═════ Text

Considering complex system characteristics, and the principles for the governance of a typical complex system, Rotmans and Loorbach [19] and Loorbach [6] propose four governance spheres (see Figure 2) as pillars of a transition management framework:

  • A strategic sphere: aimed at integrating and institutionalising long-term governance activities into the realm of policy-making.

  • A tactical sphere: aimed at identifying interest-driven activities related to the dominant structures (regime) of societal (sub-) systems with the aim of driving integrated long-term governance.

  • An operational sphere: aimed at encouraging innovation of societal, technological, institutional, and behavioural practices that introduce or operationalise new structures, cultures, routines, or actors.

  • A reflective sphere: aimed at monitoring, assessing, and evaluating on-going policies and societal changes [16,19].

 

 

The transition management framework based on governance provides a practical approach to managing transitions of typical complex systems. For the IRP as a complex planning approach that is aimed at driving sustainability transitions within the electricity sector, the transitions management framework based on governance can help to address the current complex challenges facing the IRP process in terms of its coordination, competing sustainability views and policy challenges, vast stakeholder concerns, and overall governance challenges.

══════════
═════ Dataset entries

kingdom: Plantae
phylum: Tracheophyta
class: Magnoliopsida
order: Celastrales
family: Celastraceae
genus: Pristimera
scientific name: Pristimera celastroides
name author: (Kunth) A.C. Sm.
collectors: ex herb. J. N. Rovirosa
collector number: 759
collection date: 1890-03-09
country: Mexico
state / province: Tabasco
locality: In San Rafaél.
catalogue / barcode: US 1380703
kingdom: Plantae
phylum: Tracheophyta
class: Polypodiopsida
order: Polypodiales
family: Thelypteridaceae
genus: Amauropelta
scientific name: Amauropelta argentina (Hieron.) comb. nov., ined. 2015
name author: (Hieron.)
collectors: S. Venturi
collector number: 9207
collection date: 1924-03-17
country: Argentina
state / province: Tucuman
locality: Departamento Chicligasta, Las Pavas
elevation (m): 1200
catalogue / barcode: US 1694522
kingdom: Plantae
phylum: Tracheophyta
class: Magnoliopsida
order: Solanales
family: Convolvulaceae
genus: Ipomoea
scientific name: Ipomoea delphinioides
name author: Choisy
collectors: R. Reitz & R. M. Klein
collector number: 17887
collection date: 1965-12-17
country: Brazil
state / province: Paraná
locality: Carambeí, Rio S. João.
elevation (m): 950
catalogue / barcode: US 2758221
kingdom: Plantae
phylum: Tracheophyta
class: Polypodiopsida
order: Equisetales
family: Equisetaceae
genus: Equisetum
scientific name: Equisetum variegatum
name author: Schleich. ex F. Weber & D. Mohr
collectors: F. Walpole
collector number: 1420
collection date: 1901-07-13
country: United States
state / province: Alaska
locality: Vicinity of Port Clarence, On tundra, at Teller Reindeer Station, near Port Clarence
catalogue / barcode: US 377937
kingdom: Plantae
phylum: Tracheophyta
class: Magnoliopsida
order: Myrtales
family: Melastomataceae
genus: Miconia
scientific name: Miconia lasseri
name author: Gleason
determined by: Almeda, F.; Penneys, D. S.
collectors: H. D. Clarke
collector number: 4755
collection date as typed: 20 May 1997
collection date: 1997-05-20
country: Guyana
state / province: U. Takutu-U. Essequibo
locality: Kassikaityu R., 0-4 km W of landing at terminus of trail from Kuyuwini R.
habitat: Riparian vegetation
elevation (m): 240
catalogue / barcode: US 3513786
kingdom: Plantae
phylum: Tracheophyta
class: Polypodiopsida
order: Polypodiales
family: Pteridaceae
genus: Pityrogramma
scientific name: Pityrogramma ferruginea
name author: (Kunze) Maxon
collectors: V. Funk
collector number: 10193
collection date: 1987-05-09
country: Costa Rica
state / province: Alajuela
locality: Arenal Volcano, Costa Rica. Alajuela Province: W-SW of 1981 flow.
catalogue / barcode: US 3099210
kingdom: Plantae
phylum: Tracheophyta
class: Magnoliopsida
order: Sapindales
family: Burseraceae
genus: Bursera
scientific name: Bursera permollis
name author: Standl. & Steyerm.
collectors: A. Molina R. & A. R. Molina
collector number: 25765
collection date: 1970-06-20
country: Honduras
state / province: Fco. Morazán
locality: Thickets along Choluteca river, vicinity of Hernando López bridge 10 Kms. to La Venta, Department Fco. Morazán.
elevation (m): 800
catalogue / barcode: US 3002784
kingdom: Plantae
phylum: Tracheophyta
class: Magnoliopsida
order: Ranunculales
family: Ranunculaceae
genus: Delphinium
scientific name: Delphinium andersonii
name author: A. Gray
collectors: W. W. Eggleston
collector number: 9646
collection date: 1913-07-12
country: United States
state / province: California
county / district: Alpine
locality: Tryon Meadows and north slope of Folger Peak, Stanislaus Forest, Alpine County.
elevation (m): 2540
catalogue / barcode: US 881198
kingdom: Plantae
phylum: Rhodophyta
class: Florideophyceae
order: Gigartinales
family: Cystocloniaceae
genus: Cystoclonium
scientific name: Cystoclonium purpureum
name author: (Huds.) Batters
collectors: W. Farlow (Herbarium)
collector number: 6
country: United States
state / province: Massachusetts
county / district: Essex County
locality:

══════════

What you need to do:
#1 Summarize the passage on transition management governance in two sentences.
#2 List every governance sphere that the passage on transition management identifies.
#3 Carry on the passage on transition management governance beyond its final sentence.

Answers to the problems:
#1 Drawing on the characteristics of complex systems, Rotmans and Loorbach and Loorbach propose four governance spheres, namely strategic, tactical, operational, and reflective, as the pillars of a transition management framework. This governance-based framework offers a practical way to manage transitions in complex systems and can help the IRP address its challenges of coordination, competing sustainability views, policy, stakeholder concerns, and overall governance.

#2
- Strategic sphere
- Tactical sphere
- Operational sphere
- Reflective sphere

#3
 

4 CASE STUDY: SOUTH AFRICA

South Africa's economy is energy-intensive, as the country uses a large amount of energy for every Rand of economic output, and is among the world's most carbon-intensive economies [20]. An abundance of coal resources and subsidised coal-fired electricity has led to a reliance on energy-intensive mining and heavy industry as the historical drivers of economic development [20] - the so-called mineral-energy complex. Over the past two decades, South Africa's economic growth (income) has proved to be the main driver of electricity consumption in South Africa, and vice versa [21].

It is in this context that, owing to its role in the South African economy, the electricity sector has been tasked with supporting key policy imperatives articulated by South Africa's first extensive National Development Plan 2030. Currently, the National Development Plan 2030 provides a strategic context for policies and planning instruments in South Africa [22]. Some of the main strategic plans relevant to the electricity sector are shown in Table 1.

The above-mentioned plans and policies are aimed at supporting South Africa's strategic sustainability policy imperatives, especially within the electricity sector. It should be noted that they have all been drafted by different national departments and ministries with diverse and varied constituencies and driven by different coalitions of interest groups. This has also directly led to challenges of non-alignment and poor coordination within the South African electricity planning process [35,36].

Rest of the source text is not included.